Will Juicing Help Me to Lose Weight?


 by Andrea Cespedes

Juicings' proponents, who include celebrities like Gwyneth Paltrow, claim the practice will provide you with more energy, clear skin, a body clear of toxins and a lighter frame. Juicing fresh veggies and fruits can be quite healthy, but healthy isn't necessarily synonymous with thin.

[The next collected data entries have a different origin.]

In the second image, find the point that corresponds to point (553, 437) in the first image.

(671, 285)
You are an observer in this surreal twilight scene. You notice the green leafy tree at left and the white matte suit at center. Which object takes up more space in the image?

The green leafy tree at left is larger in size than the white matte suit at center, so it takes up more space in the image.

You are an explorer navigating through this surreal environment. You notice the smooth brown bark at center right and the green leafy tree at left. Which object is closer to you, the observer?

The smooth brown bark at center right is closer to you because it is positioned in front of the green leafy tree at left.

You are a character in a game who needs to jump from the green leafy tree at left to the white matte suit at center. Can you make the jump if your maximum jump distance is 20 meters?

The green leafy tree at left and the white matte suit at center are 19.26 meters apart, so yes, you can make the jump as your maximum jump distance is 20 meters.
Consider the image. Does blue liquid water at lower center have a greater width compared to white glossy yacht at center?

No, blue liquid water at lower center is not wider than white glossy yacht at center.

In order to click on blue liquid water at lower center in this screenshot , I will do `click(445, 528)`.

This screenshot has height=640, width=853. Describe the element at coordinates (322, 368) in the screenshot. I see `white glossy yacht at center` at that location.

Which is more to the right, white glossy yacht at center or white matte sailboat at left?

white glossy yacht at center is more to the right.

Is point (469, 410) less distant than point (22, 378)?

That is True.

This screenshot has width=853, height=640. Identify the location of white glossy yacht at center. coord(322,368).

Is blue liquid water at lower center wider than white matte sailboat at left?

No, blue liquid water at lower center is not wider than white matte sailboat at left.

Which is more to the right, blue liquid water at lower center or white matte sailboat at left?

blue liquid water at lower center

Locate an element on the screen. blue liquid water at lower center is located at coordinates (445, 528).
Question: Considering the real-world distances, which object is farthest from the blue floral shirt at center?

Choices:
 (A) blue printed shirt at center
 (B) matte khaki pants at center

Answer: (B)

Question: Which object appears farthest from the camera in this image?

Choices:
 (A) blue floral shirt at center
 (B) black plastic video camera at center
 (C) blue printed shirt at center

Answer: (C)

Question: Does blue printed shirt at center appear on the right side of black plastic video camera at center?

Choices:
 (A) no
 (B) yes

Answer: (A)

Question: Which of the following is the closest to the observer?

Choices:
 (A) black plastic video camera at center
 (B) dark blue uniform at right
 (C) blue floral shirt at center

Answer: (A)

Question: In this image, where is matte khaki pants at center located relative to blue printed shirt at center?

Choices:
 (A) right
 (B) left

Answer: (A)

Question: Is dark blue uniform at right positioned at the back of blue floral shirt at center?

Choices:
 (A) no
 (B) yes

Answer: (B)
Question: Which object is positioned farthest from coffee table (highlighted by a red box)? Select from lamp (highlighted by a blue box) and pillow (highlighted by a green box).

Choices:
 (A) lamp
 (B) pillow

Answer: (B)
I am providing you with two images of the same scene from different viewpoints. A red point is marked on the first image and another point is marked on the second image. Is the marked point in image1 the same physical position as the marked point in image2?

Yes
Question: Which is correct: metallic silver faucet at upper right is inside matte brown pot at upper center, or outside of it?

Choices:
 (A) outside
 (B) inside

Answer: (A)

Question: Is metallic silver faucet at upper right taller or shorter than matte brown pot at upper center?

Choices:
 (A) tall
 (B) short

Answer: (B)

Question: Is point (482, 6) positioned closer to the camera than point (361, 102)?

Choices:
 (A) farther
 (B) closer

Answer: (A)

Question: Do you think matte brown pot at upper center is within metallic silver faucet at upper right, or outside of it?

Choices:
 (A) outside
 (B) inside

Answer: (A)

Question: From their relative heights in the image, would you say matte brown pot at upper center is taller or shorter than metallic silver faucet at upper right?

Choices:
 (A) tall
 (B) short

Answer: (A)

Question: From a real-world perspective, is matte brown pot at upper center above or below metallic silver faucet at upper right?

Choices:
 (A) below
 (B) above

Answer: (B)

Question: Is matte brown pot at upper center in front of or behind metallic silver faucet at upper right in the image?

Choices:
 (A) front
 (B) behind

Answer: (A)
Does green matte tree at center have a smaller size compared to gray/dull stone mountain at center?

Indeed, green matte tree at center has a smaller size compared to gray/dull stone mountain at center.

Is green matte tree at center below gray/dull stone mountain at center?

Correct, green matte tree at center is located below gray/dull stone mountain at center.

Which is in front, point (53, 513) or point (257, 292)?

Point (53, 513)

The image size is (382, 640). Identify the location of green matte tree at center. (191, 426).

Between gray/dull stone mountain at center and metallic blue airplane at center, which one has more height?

Juicings' proponents, who include celebrities like Gwyneth Paltrow, claim the practice will provide you with more energy, clear skin, a body clear of toxins and a lighter frame. Juicing fresh veggies and fruits can be quite healthy, but healthy isn't necessarily synonymous with thin. If you want to lose weight, focus on your daily caloric intake, the quality of those calories and your physical exercise. Juicing can be part of the process, but it doesn't guarantee weight loss -- and it may hinder it in some cases.

Juicing Strategies

Juicing for weight loss can involve replacing just one meal per day with fresh juice, or it can mean committing to an all-out juice fast, in which you drink juice in lieu of all of your regular meals. You might also combine the two strategies by having juice for a few meals and snacks and eating some solid food at dinner. Juicing requires investing in a juicer so you can squeeze your own leafy greens, herbs, root veggies and fruits. Some companies offer cold-pressed juices at a premium price that you may also use for detox and weight loss.

Calorie Concerns

Juice isn't calorie-free. Even if you are only consuming juice, it's easy to take in more calories than you need to maintain your weight. "Shape" magazine notes that a pressed juice usually contains between 100 to 350 calories per 16 ounces. If you're pressing more fruit than veggies through your juicer, the calories are likely to be in the higher range. Juicing can only help you lose weight if you stay in a calorie-intake range that's below the number you burn in a day. For example, if you replace your typical 300-calorie whole-food breakfast with a 300-calorie cup of fresh juice, you aren't trimming calories. Add to that a 350-calorie juice snack twice per day instead of the 160-calorie handful of almonds you ate for snacks prior to juicing and you've actually increased your daily calorie intake.

Can't Get Satisfaction

A juice meal may also be less satisfying because it lacks the fiber, fats and protein that a whole-food meal, such as a large green salad with beans and seeds, provides. If you use the juice to replace one meal, you may end up consuming more calories later in the day because it leaves you hungrier -- undermining your weight-loss efforts. If you do a juice fast, you may find the deprivation maddening and impossible to maintain. Even if you do manage to stick to a cleanse for three to seven days -- or longer -- you're more likely to binge on all the foods you've been trying to avoid once it's over. This could result in gaining back all the weight you lost in an unhealthy yo-yo pattern.

Metabolic Meltdown

Some juice fasts, especially those that confine you to green vegetable juices, don't provide enough calories. This may result in weight loss at first, but ultimately can slow down your metabolism because your body senses that it might be starving and it doesn't want to expend excess energy. You may not have enough energy to exercise to help with calorie burn and muscle development, which actually offers a boost in metabolism. Although fresh juices offer an abundance of antioxidants and phytonutrients, along with multiple vitamins and minerals, you may miss out on other important nutrients, such as vitamin B-12, iron, protein and healthy fats.

Juice Potential

Although juicing isn't a guaranteed weight-loss strategy, and in some cases may hinder your efforts, you can strategically include juicing in a weight-loss plan. A green juice makes a high-nutrient, low-calorie snack -- as long as it's made mainly with ingredients such as leafy greens, cucumbers, parsley and celery. Just be sure to count the calories as part of your total daily intake. If you like the idea of a nutrient-dense meal replacement, consider trading juice for a green smoothie made with kale, cucumber, berries and small amount of almond butter for protein and fat. This smoothie offers many of the same benefits of fresh juice while providing you with the fiber, protein and fat that can help you stay full.